*Activity*
What is needed here is an exact copy of every record below.

-- Data to examine follows --

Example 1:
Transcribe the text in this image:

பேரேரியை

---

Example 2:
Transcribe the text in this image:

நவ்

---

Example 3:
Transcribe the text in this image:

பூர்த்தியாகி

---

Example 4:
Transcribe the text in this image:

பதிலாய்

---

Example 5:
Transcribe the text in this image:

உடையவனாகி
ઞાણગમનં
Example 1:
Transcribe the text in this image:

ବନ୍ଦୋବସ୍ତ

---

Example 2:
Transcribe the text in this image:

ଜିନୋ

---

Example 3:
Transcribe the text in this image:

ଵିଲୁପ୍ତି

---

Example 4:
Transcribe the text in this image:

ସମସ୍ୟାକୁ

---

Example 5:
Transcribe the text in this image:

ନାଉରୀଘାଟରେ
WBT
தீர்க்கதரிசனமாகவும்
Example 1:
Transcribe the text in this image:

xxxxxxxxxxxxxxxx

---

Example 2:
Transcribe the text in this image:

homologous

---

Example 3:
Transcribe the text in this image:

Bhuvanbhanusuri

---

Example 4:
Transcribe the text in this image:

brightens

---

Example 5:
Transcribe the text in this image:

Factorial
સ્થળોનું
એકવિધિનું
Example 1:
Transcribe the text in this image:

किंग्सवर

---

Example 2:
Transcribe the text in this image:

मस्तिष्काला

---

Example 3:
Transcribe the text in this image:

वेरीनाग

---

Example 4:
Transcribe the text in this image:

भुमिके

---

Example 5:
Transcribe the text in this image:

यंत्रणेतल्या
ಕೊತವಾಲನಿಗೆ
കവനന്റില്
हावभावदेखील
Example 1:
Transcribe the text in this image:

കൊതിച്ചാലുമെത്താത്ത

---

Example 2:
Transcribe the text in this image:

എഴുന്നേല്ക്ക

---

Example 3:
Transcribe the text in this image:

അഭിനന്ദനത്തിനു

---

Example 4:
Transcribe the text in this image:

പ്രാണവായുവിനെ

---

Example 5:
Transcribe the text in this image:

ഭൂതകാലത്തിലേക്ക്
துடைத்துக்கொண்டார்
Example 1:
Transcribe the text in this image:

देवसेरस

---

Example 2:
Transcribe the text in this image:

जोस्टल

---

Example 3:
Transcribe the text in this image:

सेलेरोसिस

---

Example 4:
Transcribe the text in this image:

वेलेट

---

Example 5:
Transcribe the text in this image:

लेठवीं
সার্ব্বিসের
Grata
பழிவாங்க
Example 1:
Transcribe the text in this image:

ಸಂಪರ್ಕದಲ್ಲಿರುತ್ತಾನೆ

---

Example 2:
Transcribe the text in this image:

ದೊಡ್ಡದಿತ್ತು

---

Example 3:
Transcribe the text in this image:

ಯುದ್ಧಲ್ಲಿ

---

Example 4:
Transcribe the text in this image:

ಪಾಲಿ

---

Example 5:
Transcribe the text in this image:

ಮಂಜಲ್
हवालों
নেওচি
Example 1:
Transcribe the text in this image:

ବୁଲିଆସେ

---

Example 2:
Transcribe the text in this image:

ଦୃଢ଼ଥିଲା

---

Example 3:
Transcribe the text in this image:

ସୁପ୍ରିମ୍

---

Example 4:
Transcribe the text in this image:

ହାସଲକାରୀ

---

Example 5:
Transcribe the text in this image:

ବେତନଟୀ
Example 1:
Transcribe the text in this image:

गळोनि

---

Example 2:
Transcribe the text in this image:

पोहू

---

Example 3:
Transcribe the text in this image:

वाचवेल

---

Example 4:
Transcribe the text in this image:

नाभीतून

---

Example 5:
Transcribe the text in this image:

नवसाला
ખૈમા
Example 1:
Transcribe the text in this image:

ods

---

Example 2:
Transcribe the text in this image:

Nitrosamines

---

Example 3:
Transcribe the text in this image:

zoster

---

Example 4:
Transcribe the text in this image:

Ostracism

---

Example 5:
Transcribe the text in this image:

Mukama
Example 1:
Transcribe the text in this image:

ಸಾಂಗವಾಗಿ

-- Data to examine concluded --

*Reply to the task*
Example 1:
Transcribe the text in this image:

பேரேரியை

---

Example 2:
Transcribe the text in this image:

நவ்

---

Example 3:
Transcribe the text in this image:

பூர்த்தியாகி

---

Example 4:
Transcribe the text in this image:

பதிலாய்

---

Example 5:
Transcribe the text in this image:

உடையவனாகி
ઞાણગમનં
Example 1:
Transcribe the text in this image:

ବନ୍ଦୋବସ୍ତ

---

Example 2:
Transcribe the text in this image:

ଜିନୋ

---

Example 3:
Transcribe the text in this image:

ଵିଲୁପ୍ତି

---

Example 4:
Transcribe the text in this image:

ସମସ୍ୟାକୁ

---

Example 5:
Transcribe the text in this image:

ନାଉରୀଘାଟରେ
WBT
தீர்க்கதரிசனமாகவும்
Example 1:
Transcribe the text in this image:

xxxxxxxxxxxxxxxx

---

Example 2:
Transcribe the text in this image:

homologous

---

Example 3:
Transcribe the text in this image:

Bhuvanbhanusuri

---

Example 4:
Transcribe the text in this image:

brightens

---

Example 5:
Transcribe the text in this image:

Factorial
સ્થળોનું
એકવિધિનું
Example 1:
Transcribe the text in this image:

किंग्सवर

---

Example 2:
Transcribe the text in this image:

मस्तिष्काला

---

Example 3:
Transcribe the text in this image:

वेरीनाग

---

Example 4:
Transcribe the text in this image:

भुमिके

---

Example 5:
Transcribe the text in this image:

यंत्रणेतल्या
ಕೊತವಾಲನಿಗೆ
കവനന്റില്
हावभावदेखील
Example 1:
Transcribe the text in this image:

കൊതിച്ചാലുമെത്താത്ത

---

Example 2:
Transcribe the text in this image:

എഴുന്നേല്ക്ക

---

Example 3:
Transcribe the text in this image:

അഭിനന്ദനത്തിനു

---

Example 4:
Transcribe the text in this image:

പ്രാണവായുവിനെ

---

Example 5:
Transcribe the text in this image:

ഭൂതകാലത്തിലേക്ക്
துடைத்துக்கொண்டார்
Example 1:
Transcribe the text in this image:

देवसेरस

---

Example 2:
Transcribe the text in this image:

जोस्टल

---

Example 3:
Transcribe the text in this image:

सेलेरोसिस

---

Example 4:
Transcribe the text in this image:

वेलेट

---

Example 5:
Transcribe the text in this image:

लेठवीं
সার্ব্বিসের
Grata
பழிவாங்க
Example 1:
Transcribe the text in this image:

ಸಂಪರ್ಕದಲ್ಲಿರುತ್ತಾನೆ

---

Example 2:
Transcribe the text in this image:

ದೊಡ್ಡದಿತ್ತು

---

Example 3:
Transcribe the text in this image:

ಯುದ್ಧಲ್ಲಿ

---

Example 4:
Transcribe the text in this image:

ಪಾಲಿ

---

Example 5:
Transcribe the text in this image:

ಮಂಜಲ್
हवालों
নেওচি
Example 1:
Transcribe the text in this image:

ବୁଲିଆସେ

---

Example 2:
Transcribe the text in this image:

ଦୃଢ଼ଥିଲା

---

Example 3:
Transcribe the text in this image:

ସୁପ୍ରିମ୍

---

Example 4:
Transcribe the text in this image:

ହାସଲକାରୀ

---

Example 5:
Transcribe the text in this image:

ବେତନଟୀ
Example 1:
Transcribe the text in this image:

गळोनि

---

Example 2:
Transcribe the text in this image:

पोहू

---

Example 3:
Transcribe the text in this image:

वाचवेल

---

Example 4:
Transcribe the text in this image:

नाभीतून

---

Example 5:
Transcribe the text in this image:

नवसाला
ખૈમા
Example 1:
Transcribe the text in this image:

ods

---

Example 2:
Transcribe the text in this image:

Nitrosamines

---

Example 3:
Transcribe the text in this image:

zoster

---

Example 4:
Transcribe the text in this image:

Ostracism

---

Example 5:
Transcribe the text in this image:

Mukama
Example 1:
Transcribe the text in this image:

ಸಾಂಗವಾಗಿ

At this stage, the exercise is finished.